We are hardwired for story. We can’t help it; it is what we do. We interpret, we judge, we speculate, we remember, we ponder, we investigate, we justify we imagine,…we story. Meaning-making and interpretation are processes of story. We narrate each moment of our lives. I call this the-story-you-tell-yourself-about-yourself.
The-story-you-tell-yourself-about-yourself is often hard to see because, well, you don’t see it as a story. It’s your life and you are so used to the inner-narrative that you stop recognizing your self as the narrator/interpreter of your life. Your thoughts, judgments, comparisons, expectations, investments, aspirations and fears are your story. As much as you want your point of view to be fact, it’s not. It is truth relative to you but not to anyone else. These stories you tell do not exist outside of you; they are your creation. Don’t let anyone tell you that you aren’t creative! We are, each of us, masterful storytellers.

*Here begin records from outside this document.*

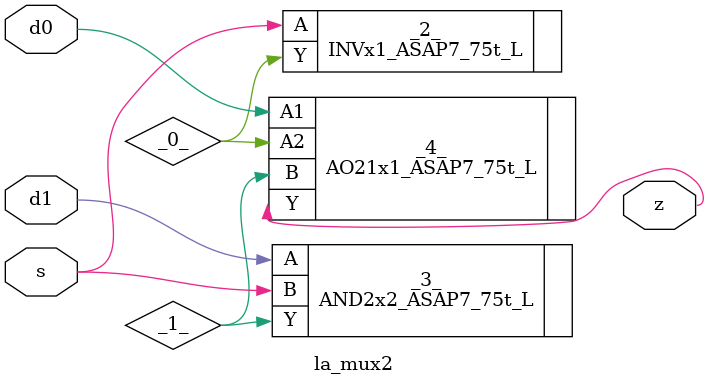
<source format=v>

/* Generated by Yosys 0.44 (git sha1 80ba43d26, g++ 11.4.0-1ubuntu1~22.04 -fPIC -O3) */

(* top =  1  *)
(* src = "generated" *)
module la_mux2 (
    d0,
    d1,
    s,
    z
);
  wire _0_;
  wire _1_;
  (* src = "generated" *)
  input d0;
  wire d0;
  (* src = "generated" *)
  input d1;
  wire d1;
  (* src = "generated" *)
  input s;
  wire s;
  (* src = "generated" *)
  output z;
  wire z;
  INVx1_ASAP7_75t_L _2_ (
      .A(s),
      .Y(_0_)
  );
  AND2x2_ASAP7_75t_L _3_ (
      .A(d1),
      .B(s),
      .Y(_1_)
  );
  AO21x1_ASAP7_75t_L _4_ (
      .A1(d0),
      .A2(_0_),
      .B (_1_),
      .Y (z)
  );
endmodule

</source>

Neil Postman writes,”Our genius lies in our capacity to make meaning through the creation of narratives that give point to our labors, exalt our history, elucidate the present and give direction to the future. To do their work, such narratives do not have to be “true” in a scientific sense…. The purpose of a narrative is to give meaning to the world, not to describe it scientifically.”
It’s when we confuse our story for truth that we get into trouble. There is an image that I love from the story of Sisyphus. It illuminates both the power and the problem of this inner storytelling:
Sisyphus has been taken to the underworld. He’s in trouble for making the gods look bad – twice. He has crossed the river Styx but isn’t yet allowed to get out of the boat. He has to wait and while he waits, he watches all the other souls file off the boat and mingle on the banks of the river. He is stunned when he realizes that each soul is so invested in their story that they don’t realize they are surrounded by other souls; even though they are in a crowd, each believes they are alone. Their story wraps around them like a blanket of fog, their inner chatter obscures them to the presence of others.
The-story-you-tell-yourself-about-yourself becomes an especially thick fog when used to belittle the teller (you). Using your story against yourself is guaranteed to isolate you. It is hell. Stories of “I’m not good enough” or “I have to be perfect.” Stories of “I am racing to get there,” stories of “past shames” and “future fears.” Stories act like a dense fog when they swirl around you and pull your focus from the present moment.
The lesson I most appreciated in art school came during the first class of the first semester. The professor, a short burley man who wore a walrus mustache and smelled of pipe tobacco asked us to examine a yellow #2 pencil. His simple question made us roll our eyes, “What color is the pencil?” We groaned and yawned in unison, “Yellow!” and acted as if the poor man was daft. He asked us to look again, to really look. He challenged us to see what was there and not what we thought was there. When I looked again, really looked beyond my thinking, I saw an explosion of color, reds, greens, and purples. I saw beyond my abstraction (story) and what was before me came to life. It was a festival of light and shadow all dancing in the form of a #2 pencil. For a few moments I suspended my story; I saw.
As Sisyphus sat in the boat, watching all the other souls wander lost and alone, wrapped in a fog of their own creation, he saw. He awoke to the story-he-tells-himself-about-himself and knew that it was not truth. He chose to tell a different story. The myth tells us that his new awareness transformed him. He became present in his life.
We are hardwired for story. We can’t help it; it is what we do. And, like Sisyphus, we have the capacity to recognize our story for what it is, and tell a different story. We have the ability to step out of the fog.